My God! That child is gorgeous! You've been through a lot but thankfully you have a good support network. Sorry for your losses but so happy for the great things to come.


----------



## Headless

Congratulations on the arrival of your beautiful girl. She certainly is gorgeous. 

I'm so glad you have had such support over this difficult period in your life. I can understand completely how you feel with the loss of Krypto. I still feel so very sad over the loss of my beautiful boy Hogan in recent months.


----------



## Acid PopTart

jdubbya said:


> My God! That child is gorgeous! You've been through a lot but thankfully you have a good support network. Sorry for your losses but so happy for the great things to come.


Thank you so much! <3



Headless said:


> Congratulations on the arrival of your beautiful girl. She certainly is gorgeous.
> 
> I'm so glad you have had such support over this difficult period in your life. I can understand completely how you feel with the loss of Krypto. I still feel so very sad over the loss of my beautiful boy Hogan in recent months.


Thank you!

I'm so sorry to hear that Hogan passed. I know some people feel it's "just a pet" but the way animals can touch our lives, leaving such a lasting impression of unconditional love. It still hurts. My thoughts are with you.


----------



## Acid PopTart

Thank you all for the condolences as well as congratulations!

To celebrate my darkling turning 3 months, I wanted to do a series of portraits of Thalia in the style of the Flemish and Dutch Golden Age such as Frans Snyders and Johanne Vermeer. Although our subject matters aren't identical, it was a sense of feeling and contemplation I wanted. To paint with natural light and lush tones to create an effective misc en scene. I may not be the best photographer, but damn I can dress a set! My beautiful daughter, amidst various antiques (except the unbreakable skull because it's styrofoam) from 1890's to the 1950's (including her Christening gown).

Okay no more pestering you lovely folks with baby pictures but I was just so proud of these.


----------



## RoxyBlue

She is as beautiful as her mother


----------



## Hairazor

Those pics are great and she looks so content, may it always be so.


----------



## jdubbya

Fantastic pics!
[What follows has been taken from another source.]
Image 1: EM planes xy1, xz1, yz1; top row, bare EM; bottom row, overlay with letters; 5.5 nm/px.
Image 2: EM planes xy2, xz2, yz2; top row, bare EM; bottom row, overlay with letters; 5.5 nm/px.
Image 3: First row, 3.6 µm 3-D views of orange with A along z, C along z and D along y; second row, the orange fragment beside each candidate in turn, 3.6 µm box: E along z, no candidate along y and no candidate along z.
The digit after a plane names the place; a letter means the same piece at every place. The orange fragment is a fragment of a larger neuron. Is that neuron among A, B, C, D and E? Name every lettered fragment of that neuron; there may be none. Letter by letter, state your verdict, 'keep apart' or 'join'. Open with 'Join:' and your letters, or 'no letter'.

Love the contrast between her black hair and the white gown. Lends itself perfectly to the backround.


----------



## Lord Homicide

Acid PopTart said:


> You had a kid too?!?!!! Well I guess we know what we were up to last year.  Congratulations too and let's see some pictures dammit!


Yes, pretty obvious what we were up to. lol

Baron von Homicide here.
http://www.hauntforum.com/showthread.php?t=39750


----------



## Acid PopTart

RoxyBlue said:


> She is as beautiful as her mother


::blush:: Awww shucks, thanks!



Hairazor said:


> Those pics are great and she looks so content, may it always be so.


Thank you luv! She just got her first publishing gig with those photos, in a little goth magazine called Gothesque Jr. She's either going to grow up thinking I'm one awesome mom or that I'm just down around the bend and will start looking for retirement homes for me!



jdubbya said:


> Fantastic pics! Love the contrast between her black hair and the white gown. Lends itself perfectly to the backround.


Thank you so much! I was really pleased with the results.


----------



## Oaklawn Crematory

I like the skull......


----------